# BLASC funtioniert nicht - Hilfe



## Lorem (23. Februar 2005)

Hallo,

ich habe BLASC schon in der Beta benutzt, hat auch prima funktioniert, doch ab einem bestimmten Patch(weiss nicht genau welcher, aber nach ihm funktionierte comos auch nicht), hab ich immerwieder das gleiche Problem:

Ich lade BLASC von »hier«  runter (0.3.0 Build 44), installiere es. Bis dahin scheint alles zu klappen.

Wenn ich dann BLASC starten will, erscheint bei mir:


> Du benutzt Version 0.3.0, auf unserem Server ist die Version 0.4.0.52 zum Download verfügbar[. Jetzt Updaten?


Ich denke mir ok, zieh ich mir eben die neue Version runter. Und wieder laden, installieren, starten...

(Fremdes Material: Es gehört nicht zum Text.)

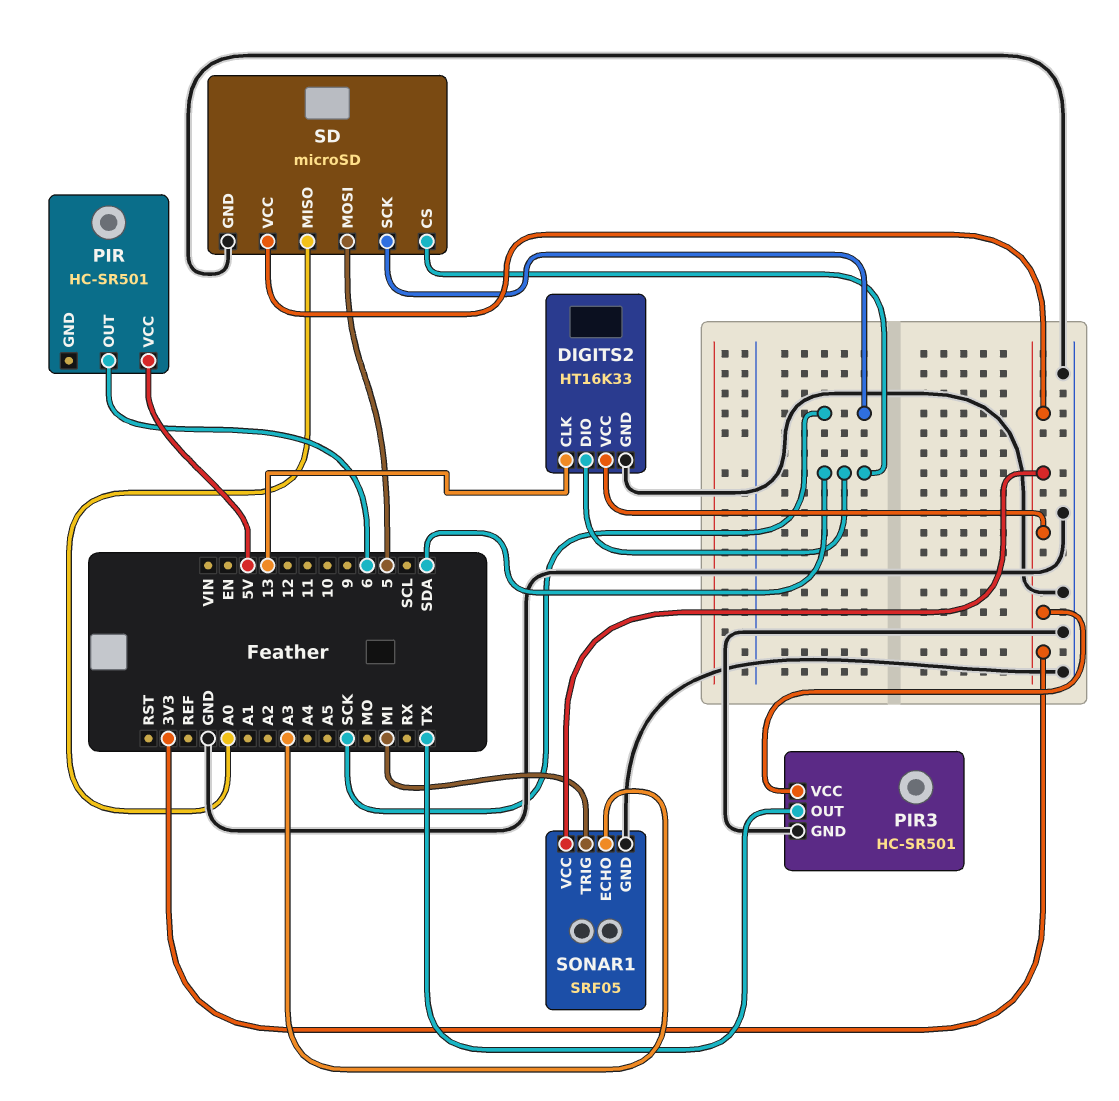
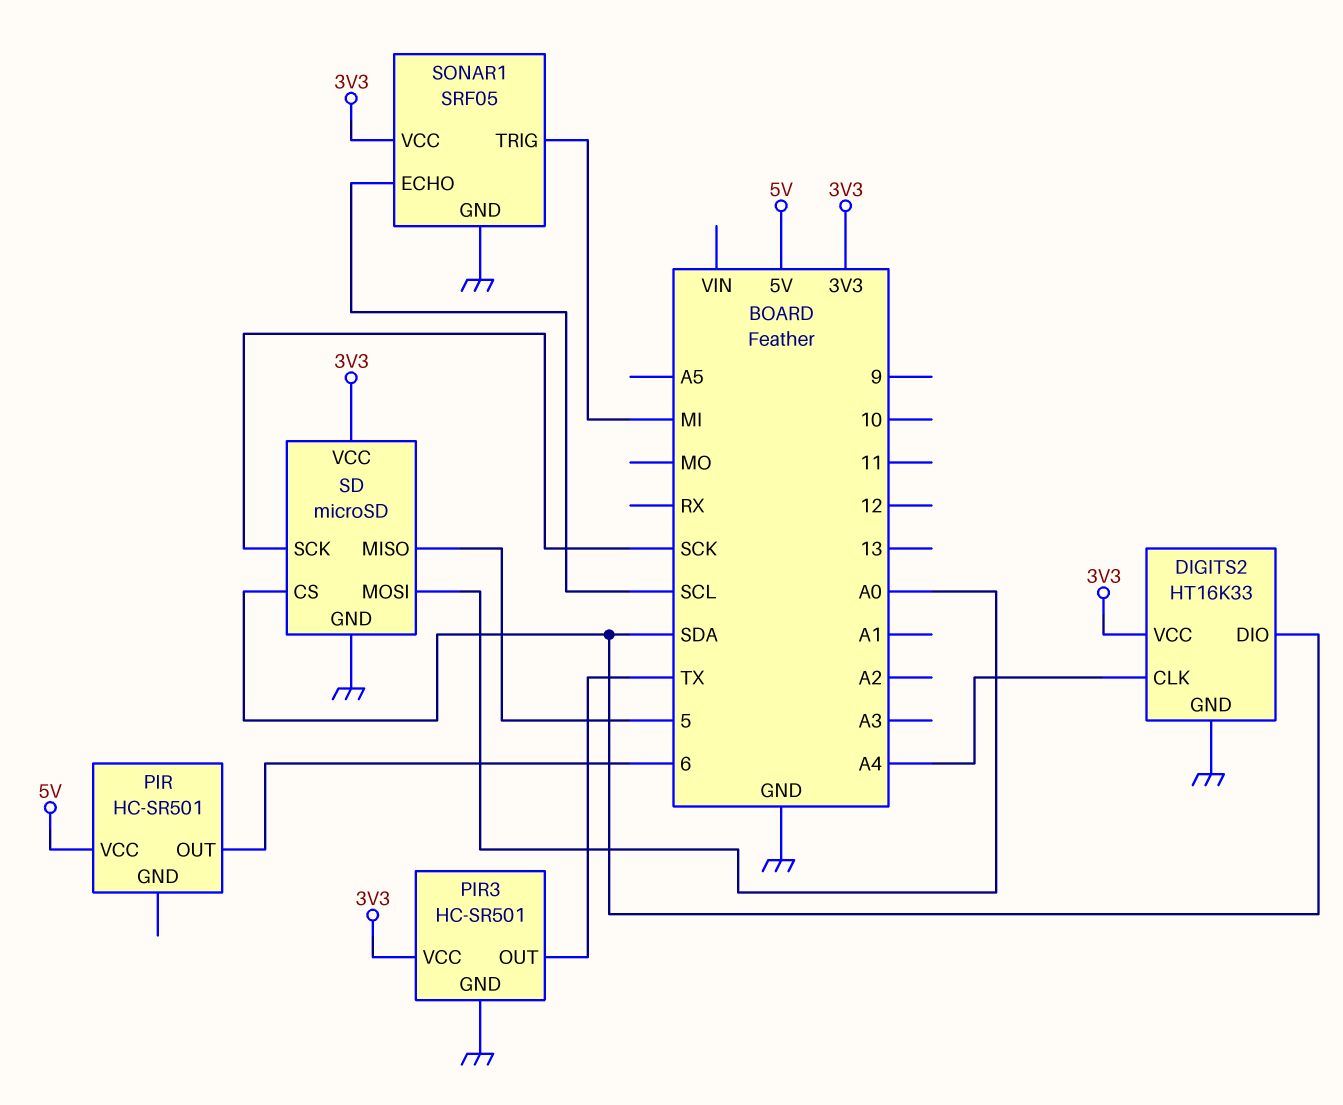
DIGITS2 pin CLK: 13 -> A4
SD pin MISO: A0 -> 5
SD pin MOSI: 5 -> A0
SONAR1 pin ECHO: A3 -> SCL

> Du benutzt Version 0.3.0, auf unserem Server ist die Version 0.4.0.52 zum Download verfügbar[. Jetzt Updaten?


hmm...ich denke mir gut, klich ich halt auf Nein. Gesagt getan, WoW starten, spielen, ausloggen, auschalten. Jetzt werden die Informationen geladen...bei 100% angekommen, kriege ich folgende Fehlermeldung:


> Parser konnte Datei nicht verarbeiten
> (FEHLERCODE: E301)




Was soll ich tun? Brauche Hilfe, da jetzt vor allem meine ganze Gilde sich BLASC anschaffen will.

Danke im Vorraus, Lorem


----------



## Lorem (23. Februar 2005)

Da sieht mans wieder mal...sobald man anfängt, sich mit dem Thema zu beschäftigen, kenn man schon die Lösung.

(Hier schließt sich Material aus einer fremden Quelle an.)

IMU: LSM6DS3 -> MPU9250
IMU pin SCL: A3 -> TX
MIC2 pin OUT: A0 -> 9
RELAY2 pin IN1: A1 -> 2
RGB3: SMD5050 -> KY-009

Es war die nutzlose Windows-Firewall...

Problem behoben, trotzdem Danke für die Aufmerksamkeit.


----------



## Regnor (23. Februar 2005)

Dieser Inhalt steht nur eingeloggten Mitgliedern zur Verfügung.
        


Übrigens 


			Dieser Inhalt steht nur eingeloggten Mitgliedern zur Verfügung.
        


Die aktuelle Version auf unserem FTP Server ist die Version 0.4.0.52 


			Dieser Inhalt steht nur eingeloggten Mitgliedern zur Verfügung.
        


Eventuell lädt dein Browser die Datei nicht neu sondern nimmt die aus dem Cache. Deshalb eventuell mal den Cache leeren.

Gruß Regnor


----------